> Рабочее задание: Кого, согласно исходному документу, Рейган победил на президентских выборах 1980 года?

> Исходный документ:
┌──

Наиболее заметными были публиковавшиеся в «Нью-Йорк таймс» статьи журналиста Томаса Фридмана: «The Lexus and Olive Tree: Understanding Globalization» (2000), за которыми последовала известная публикация Бенджамина Барбера «Jihad vs. McWorld: How the Planet Is Both Falling Apart and Coming Together and What This Means for Democracy» (1995). После этого появились более академические работы Джозефа Стиглица «Globalization and Its Discontent» (2002), Джагдиша Бхагвати «In Defense of Globalization» (2004) и еще одно весьма популярное эссе Томаса Фридмана «The World Is Flat» (2005). Таким образом, глобализация была одновременно популяризирована и получила интеллектуальное развитие, почти став доктриной.
Новая доктрина, которая расцвела при президенте Джордже У. Буше, была более сухой по своему выражению, более пессимистической по направленности и более манихейской по своему настроению. В противоположность экономическому детерминизму, почитаемому сторонниками глобализации («марксистами» в своем роде), приверженцы неоконсерватизма были более воинствующими (и таким образом, «ленинистами»). В вопросе происхождения доктрины Буш сознательно возвращался назад к феномену Рейгана и узаконивал себя ретроспективной исторической интерпретацией этого феномена, осмеянной в начале этой главы.
В течение своей политической карьеры Рональд Рейган умело и успешно использовал широко распространенное среди американцев мнение, что Америка ведет напряженную борьбу, состязаясь с советским коммунизмом. К середине 70-х годов Рейган уже воспринимался многими американцами как политик, предлагающий более решительный альтернативный курс, чем исторически пессимистическая концепция разрядки Никсона-Киссинджера. К концу десятилетия республиканцы, выбирая кандидата в президенты, отдали предпочтение Рейгану, обошедшему Джеральда Форда. В 1980 году Рейган выиграл президентские выборы, победив вторично выдвинувшего свою кандидатуру демократического президента Джимми Картера, которого сочли недостаточно сильным противником советскому вызову и репутация которого пострадала из-за унизительного захвата американских заложников в Тегеране.
Коалиция, игравшая ведущую роль в выработке общей международной позиции, получившей название доктрины Рейгана (которая имеет неоконсервативные корни), не была по своему происхождению преимущественно республиканской. Хотя Рейган и получил на выборах значительное дополнительное число голосов вследствие недовольства многих консервативных республиканцев внешней политикой Никсона-Киссинджера, а также вследствие широко распространенного недовольства итогами президентства Картера, на стратегическое содержание его новой доктрины очень сильное влияние оказали несколько представителей демократов, связанных с президентом Трумэном или с яростным антикоммунистом сенатором Генри Джексоном. Видные специалисты по внешней политике, включая Пола Нитце и Юджина Ростоу, работавшие с несколькими президентами-демократами, Ричарда Перла, близкого к сенатору Джексону, а также политические теоретики, в частности Джин Киркпатрик, образовали в конце 1970-х годов инициативную группу хорошо известных консерваторов, организовавших комитет по проблеме «Насущная угроза», выступавший за более силовой подход и выработку жесткой доктрины в отношении Советского Союза.

└──

> Исходные данные:
┌──

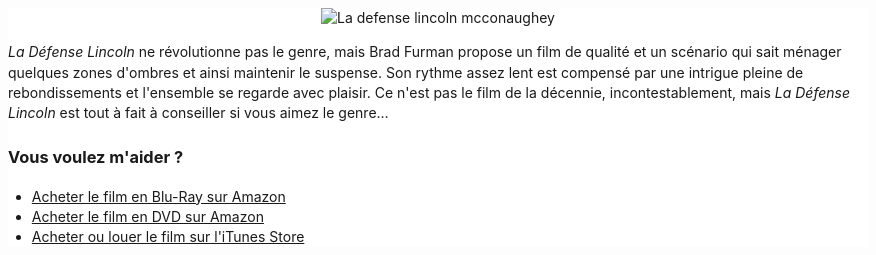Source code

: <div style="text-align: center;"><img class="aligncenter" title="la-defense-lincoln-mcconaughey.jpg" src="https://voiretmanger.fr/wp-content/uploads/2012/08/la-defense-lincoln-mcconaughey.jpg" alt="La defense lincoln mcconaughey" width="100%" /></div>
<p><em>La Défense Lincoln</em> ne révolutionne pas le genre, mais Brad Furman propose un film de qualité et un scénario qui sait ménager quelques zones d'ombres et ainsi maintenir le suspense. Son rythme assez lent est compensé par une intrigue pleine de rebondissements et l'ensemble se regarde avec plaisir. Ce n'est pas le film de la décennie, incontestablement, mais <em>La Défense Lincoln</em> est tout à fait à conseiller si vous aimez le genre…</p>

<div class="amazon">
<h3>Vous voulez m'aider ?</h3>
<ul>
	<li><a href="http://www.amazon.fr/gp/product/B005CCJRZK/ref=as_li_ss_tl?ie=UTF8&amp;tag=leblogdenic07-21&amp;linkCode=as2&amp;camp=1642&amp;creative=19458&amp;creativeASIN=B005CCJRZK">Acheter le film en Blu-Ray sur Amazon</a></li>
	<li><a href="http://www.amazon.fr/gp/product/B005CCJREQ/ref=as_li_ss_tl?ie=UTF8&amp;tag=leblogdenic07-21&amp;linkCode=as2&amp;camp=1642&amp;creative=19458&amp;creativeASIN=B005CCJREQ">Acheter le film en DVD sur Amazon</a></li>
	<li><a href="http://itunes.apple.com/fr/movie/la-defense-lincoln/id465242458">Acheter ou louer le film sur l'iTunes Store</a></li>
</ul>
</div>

└──
┌──

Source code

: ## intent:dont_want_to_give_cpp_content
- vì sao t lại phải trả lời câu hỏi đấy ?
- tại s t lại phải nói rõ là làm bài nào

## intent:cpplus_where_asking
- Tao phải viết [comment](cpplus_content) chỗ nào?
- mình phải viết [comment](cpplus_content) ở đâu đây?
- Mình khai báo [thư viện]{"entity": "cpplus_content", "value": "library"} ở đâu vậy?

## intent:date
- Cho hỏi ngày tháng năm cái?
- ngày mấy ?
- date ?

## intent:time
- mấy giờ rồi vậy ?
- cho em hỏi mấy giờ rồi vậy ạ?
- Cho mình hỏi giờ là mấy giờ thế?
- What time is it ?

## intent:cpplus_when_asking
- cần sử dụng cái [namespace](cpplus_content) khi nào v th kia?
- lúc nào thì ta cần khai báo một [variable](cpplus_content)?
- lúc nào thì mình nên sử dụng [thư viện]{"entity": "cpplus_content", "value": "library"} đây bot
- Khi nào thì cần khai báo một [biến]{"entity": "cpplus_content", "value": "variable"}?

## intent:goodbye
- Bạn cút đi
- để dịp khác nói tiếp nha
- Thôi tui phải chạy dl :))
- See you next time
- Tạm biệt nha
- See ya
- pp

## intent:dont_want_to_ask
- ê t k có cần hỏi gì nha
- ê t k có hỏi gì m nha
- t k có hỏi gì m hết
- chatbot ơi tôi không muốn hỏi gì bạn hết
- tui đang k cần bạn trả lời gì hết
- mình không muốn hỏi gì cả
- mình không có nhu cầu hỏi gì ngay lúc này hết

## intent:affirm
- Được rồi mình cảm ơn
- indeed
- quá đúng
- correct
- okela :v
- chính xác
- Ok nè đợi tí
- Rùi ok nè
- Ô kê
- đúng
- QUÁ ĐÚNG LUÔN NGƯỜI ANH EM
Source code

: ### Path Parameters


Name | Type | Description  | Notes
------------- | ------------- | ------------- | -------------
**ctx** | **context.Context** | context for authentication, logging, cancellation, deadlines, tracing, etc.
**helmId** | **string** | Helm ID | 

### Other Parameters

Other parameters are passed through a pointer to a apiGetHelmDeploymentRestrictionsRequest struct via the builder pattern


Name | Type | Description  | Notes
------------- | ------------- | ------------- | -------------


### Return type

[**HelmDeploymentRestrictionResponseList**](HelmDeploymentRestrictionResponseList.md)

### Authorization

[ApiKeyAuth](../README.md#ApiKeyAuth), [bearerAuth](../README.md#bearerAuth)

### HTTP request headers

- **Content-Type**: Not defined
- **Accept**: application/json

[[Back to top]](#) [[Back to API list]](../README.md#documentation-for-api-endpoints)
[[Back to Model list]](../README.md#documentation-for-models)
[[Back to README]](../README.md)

└──
┌──

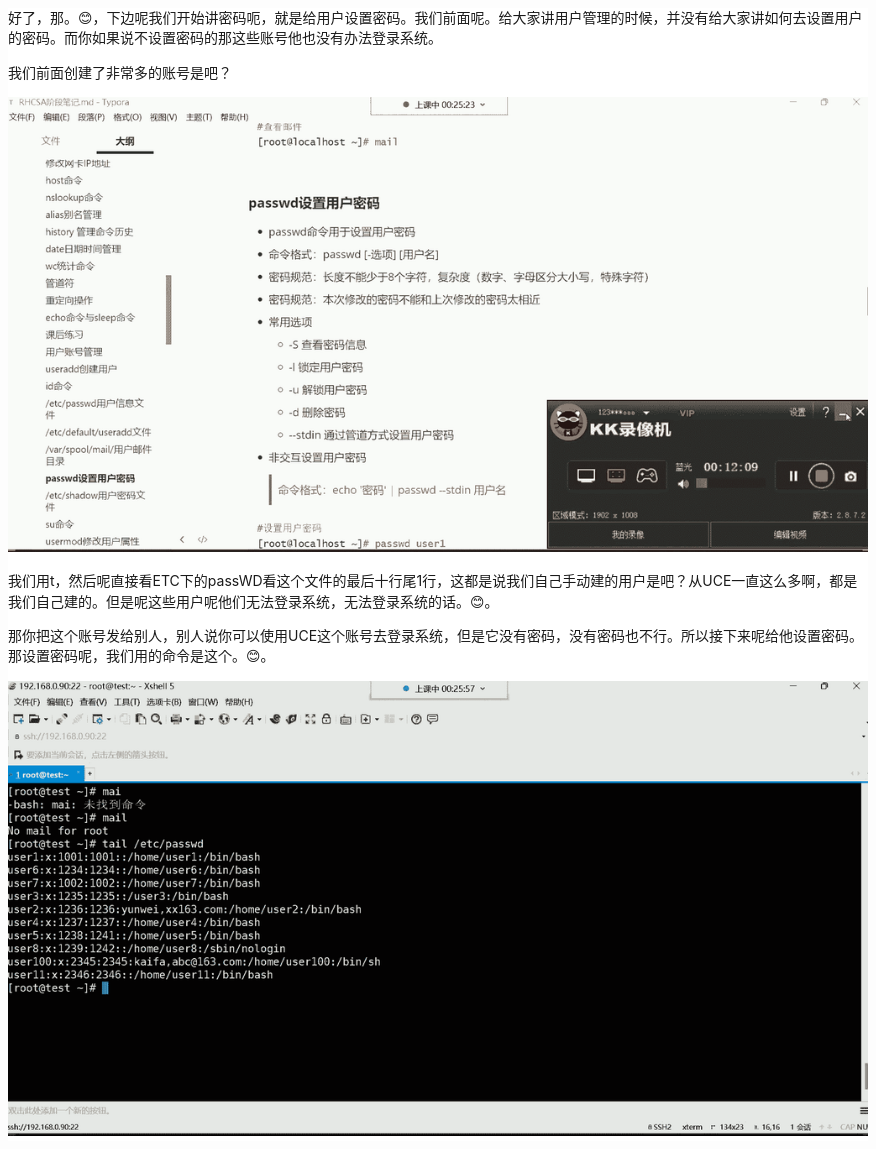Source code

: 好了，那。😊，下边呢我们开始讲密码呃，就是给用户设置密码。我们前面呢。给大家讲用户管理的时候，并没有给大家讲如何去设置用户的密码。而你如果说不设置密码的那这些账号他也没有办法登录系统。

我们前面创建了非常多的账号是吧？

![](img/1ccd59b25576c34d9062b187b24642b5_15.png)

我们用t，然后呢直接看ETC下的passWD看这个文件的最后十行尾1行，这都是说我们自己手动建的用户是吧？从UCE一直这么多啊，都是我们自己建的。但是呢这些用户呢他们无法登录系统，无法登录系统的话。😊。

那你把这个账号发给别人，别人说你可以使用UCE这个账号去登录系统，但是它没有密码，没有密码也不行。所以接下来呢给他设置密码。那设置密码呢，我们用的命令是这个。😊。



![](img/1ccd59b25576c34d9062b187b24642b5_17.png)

└──

> Результат: Демократического президента Джимми Картера, который вторично выдвинул свою кандидатуру.